Perhaps, instead of criticism or advice, parents need an environment that supports and fosters them as they undertake their life’s work. A place that understands the pressures, facilitates their development, and builds their capacity to think carefully about what is best for their family as they travel their particular and unique path. A place where parenting is honoured, valued and respected as both a life’s task, spanning successive generations, as well as a community task. A place where parents can take solace in the reality that the parenting responsibility is shared with many other trusted adults, each of whom is as devoted to the child’s wellbeing as the parents are. A place where the stress and pressure of parenting is diluted to a ‘bearable’ degree. They need, of course, a village — of supporters.

At Brisbane Girls Grammar School, the village that surrounds and supports each family is made up of parents and students, teachers and other staff members, coaches and volunteers, alumnae and friends, neighbours and all members of our larger connected School community. Parents are the chiefs of their family in our village; the other villagers assist each parent to withstand the invasion of the ‘experts’, so that parents can get on with their important work and make their own decisions about what is best for their families.

References

Ferudi, F. (2007, October 8). The mother of all child-rearing battles. The Times.

Kundera, M. (1986). The art of the novel. New York: HarperCollins Publishers.

Prochnow, H. V. (Ed.). (1958). The new speaker’s treasury of wit and wisdom. New York: Harper.

Procter & Gamble (2012). Changing face of motherhood report. Retrieved from http://www.pg.com/en_ANZ/downloads/sponser_of_mums.pdf

Schmidt Neven, R. (1994). Exploring parenthood: A psychodynamic approach for a changing society. Melbourne: The Australian Council for Educational Research.

Shilling, J. (2013, January 31).

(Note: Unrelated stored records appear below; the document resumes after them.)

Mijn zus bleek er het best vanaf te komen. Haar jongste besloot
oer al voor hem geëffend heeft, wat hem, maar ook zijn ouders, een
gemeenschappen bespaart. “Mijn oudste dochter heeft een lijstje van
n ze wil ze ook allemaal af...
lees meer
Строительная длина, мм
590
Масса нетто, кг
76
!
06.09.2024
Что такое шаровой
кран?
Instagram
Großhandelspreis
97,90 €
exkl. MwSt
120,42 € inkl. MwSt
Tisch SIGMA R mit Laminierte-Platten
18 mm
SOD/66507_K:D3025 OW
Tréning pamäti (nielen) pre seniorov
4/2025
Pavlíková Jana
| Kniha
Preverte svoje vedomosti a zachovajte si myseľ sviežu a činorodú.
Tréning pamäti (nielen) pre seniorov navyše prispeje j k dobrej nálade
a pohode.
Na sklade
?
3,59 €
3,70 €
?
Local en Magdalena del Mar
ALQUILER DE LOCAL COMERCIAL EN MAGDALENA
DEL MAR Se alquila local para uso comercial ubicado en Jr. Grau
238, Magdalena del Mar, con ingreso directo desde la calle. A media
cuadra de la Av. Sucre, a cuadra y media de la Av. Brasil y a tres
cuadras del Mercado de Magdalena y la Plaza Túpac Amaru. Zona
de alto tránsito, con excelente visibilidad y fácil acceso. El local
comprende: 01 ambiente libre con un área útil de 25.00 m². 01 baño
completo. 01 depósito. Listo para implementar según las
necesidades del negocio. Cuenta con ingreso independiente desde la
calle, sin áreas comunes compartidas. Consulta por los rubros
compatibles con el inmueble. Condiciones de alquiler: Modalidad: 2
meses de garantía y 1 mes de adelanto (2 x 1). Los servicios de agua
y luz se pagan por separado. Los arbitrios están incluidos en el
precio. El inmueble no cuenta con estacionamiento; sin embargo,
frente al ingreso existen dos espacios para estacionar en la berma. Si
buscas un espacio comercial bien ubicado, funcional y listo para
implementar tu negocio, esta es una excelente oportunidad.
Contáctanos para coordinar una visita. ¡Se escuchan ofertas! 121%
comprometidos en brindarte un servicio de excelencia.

Parenting wars: Tiger moms versus helicopter parents: The multimillion-pound industry devoted to telling you how to raise your child. New Statesman, p. 26.

Tucci, J., Mitchell, J., & Goddard, C.  (2004). The concerns of Australian parents. Melbourne: Australian Childhood Foundation.

Tucci, J., Mitchell, J., & Goddard, C. (2005). The changing face of parenting: Exploring the attitudes of parents in contemporary Australia.  Melbourne: Australian Childhood Foundation and National Research Centre for the Prevention of Child Abuse.